Baba Ijebu – a driver,
Oyo – another driver,
Aunty Illorin – grocery store owner,
Ekiti – Toyota mechanic
Baba Eko – this guy is a Chinese man who has lived in Lagos for over 30 years. The guy’s Pidgin English is better than my own. His Yoruba is perfect.
Malam Kano, Malam Bauchi - yam sellers,
Kogi – an electrician in my area,
Fadeyi – a bus conductor,
Baba Maiduguri, baba Abuja Malam Katsina – roadside cigarette, candy sellers,
Note: I haven’t found any Eastern brother/sister living in Lagos, and referred to as aunty Anambra or Baba Enugu or Mama Imo. This is one of the reasons why I was asking<<>>>>Is this because all Easterners are usually from no where in particular, and just from the East? That’s why I was asking earlier on.
Kole kole – garbage packers,
Eleko – pap seller,
Kogbe kogbe – shit packers. These guys would open up your sockaway and deep their bare hands inside.
Elewa – beans seller,
NEPA – free lance electrician. He can reconnect any illegal connection and disconnect any legal connection. Just pay him his money.
Iya iresi – woman who sells rice,
Oyinbo, or yellow – anyone that is fare in complexion. It goes male and female.

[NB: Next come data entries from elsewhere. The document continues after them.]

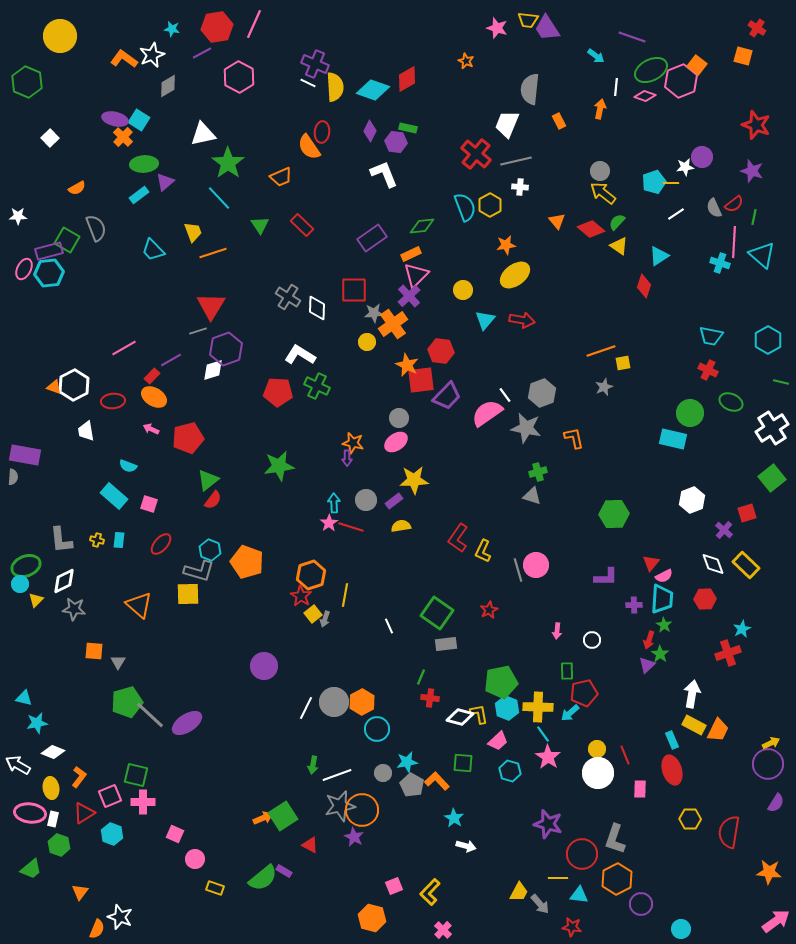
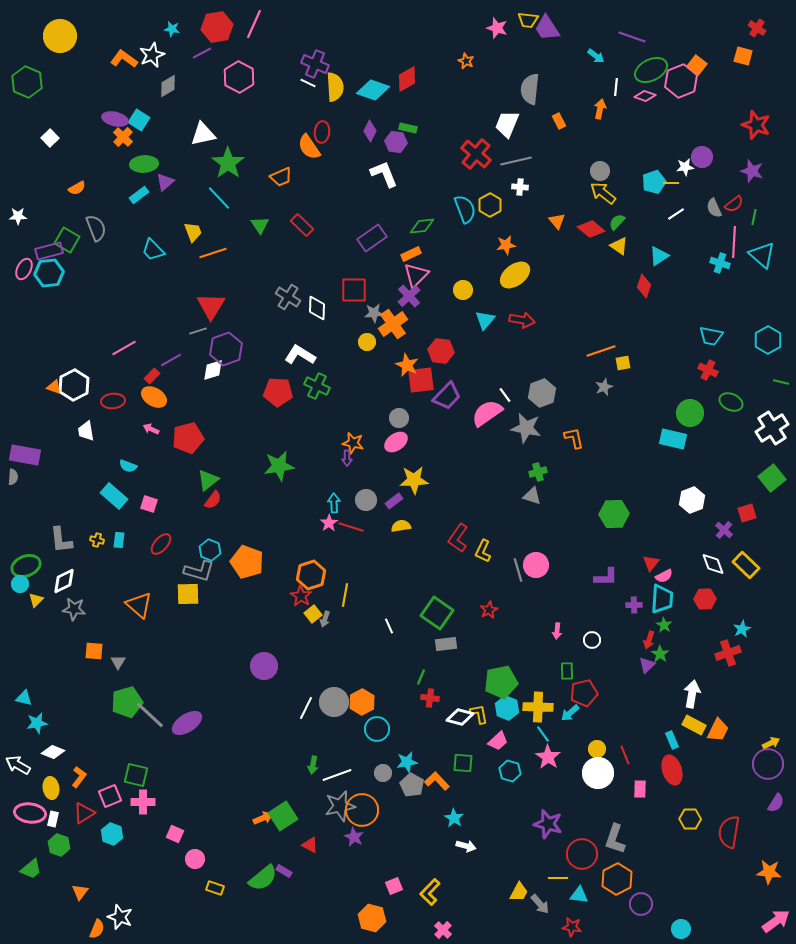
cyan semicircle at (465, 207): moved 2 px down
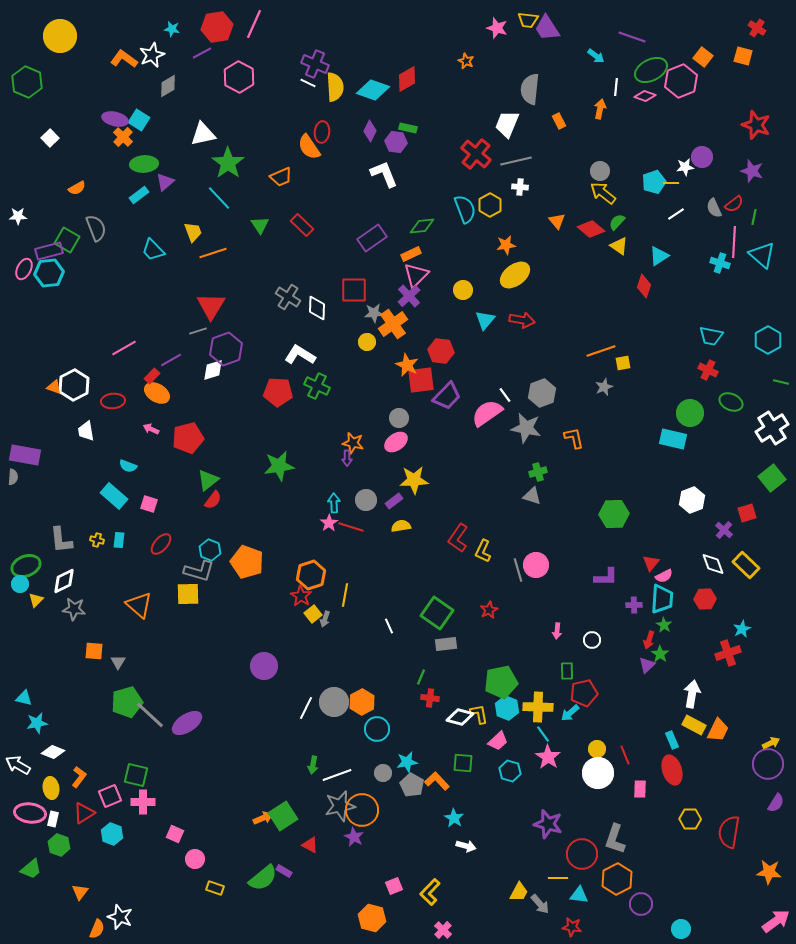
orange square at (697, 65): moved 6 px right, 8 px up
orange ellipse at (154, 397): moved 3 px right, 4 px up
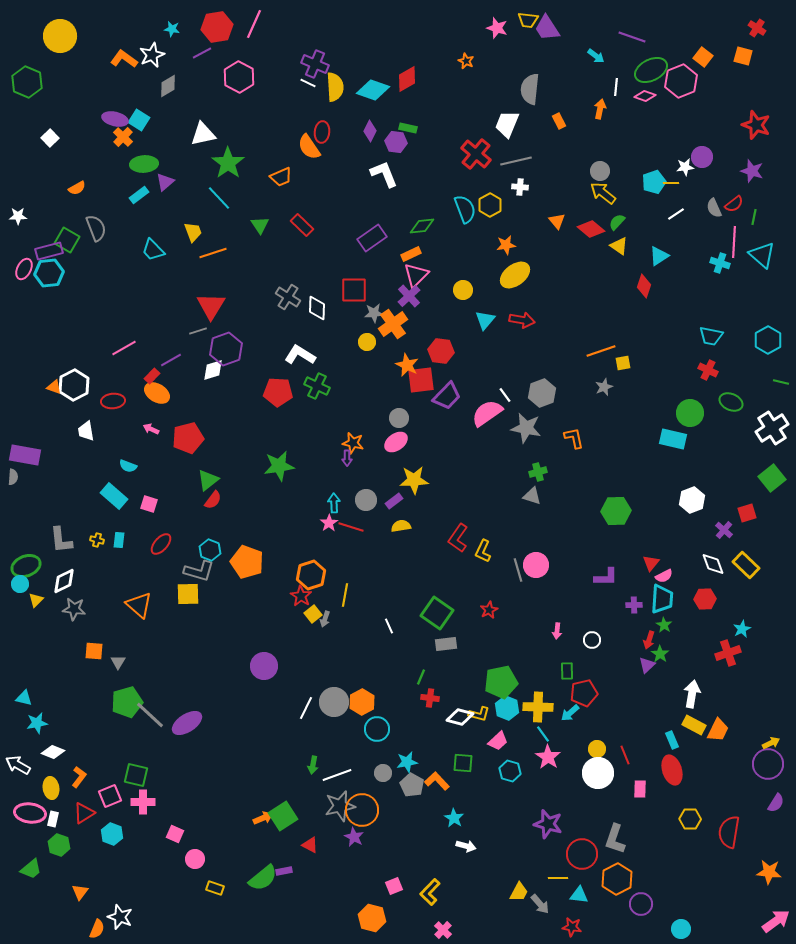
green hexagon at (614, 514): moved 2 px right, 3 px up
yellow L-shape at (479, 714): rotated 115 degrees clockwise
purple rectangle at (284, 871): rotated 42 degrees counterclockwise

Pastor – too much Bible and you become a pastor.
Alamala – amala seller,
Aunty moin moin – a woman who sells beans cake,
Badagry – a man who has his origins in badagry,
Young shall grow – this guy is four and a half feet tall, that’s why he’s called ‘young shall grow’.
MTN - living in my area, this guy is a roadside telephone operator, but the guy is going gaga as his shirt and trousers are all yellow, just because of MTN.
Charles Taylor – a great fan of Liberia,
Surulere – an okada man who doesn’t mind pulling off his shirt for a fight over 20-Naira,
Pirate – pirated CD seller at the computer village in Ikeja,
GSM – also at the computer village, ikeja, people say this guy can repair any kind of GSM,
Adedibu – security guard fan of Adedibu,
Fashola, Tinubu – these guys are area boys,
Canada – a 15year old in my area who loves wearing T-shirts with the inscription ‘canada’,
Agege – bus conductor,
Bombay – indian businessman at computer village, Ikeja,
The present governor of Lagos state is Governor Babatunde Fashola. He runs his show in his office and I’ll be running my own here. I said, if I were governor of Lagos state. Goodnaijagirl talks about Nigeria for Dummies, a for-dummies book that could help her know about Nigeria and its politrics. The reality is that ‘Nigeria’ and ‘Dummy/ies’ are not synonymous in Nature, they have nothing in common. ‘Lagos’ and ‘Dummies’ are not synonymous either. To live and flow in Lagos, you have to be smart and smart about your smartness. ‘Lagos for Dummies’ compiled by mypenmypaper, hhhmmmm, it could be worth the effort: writing a good guide to Lagos state book – for dummies.
So, here, your flight has landed in Lagos state. This time, we are not transiting anywhere, plis, pluz, please, pleeeeeeeeaaaaaseeeeeeeeeyyyyy, disembark from your plane’, don’t be scared, theres nothing to fear. You won’t be kidnapped, you won’t be stripped of your clothes and shoes, You have arrived in Lagos state, you are in Nigeria, you are in Africa. This is the place to be. I am going to assume I’m the governor and I’m taking you for a ride.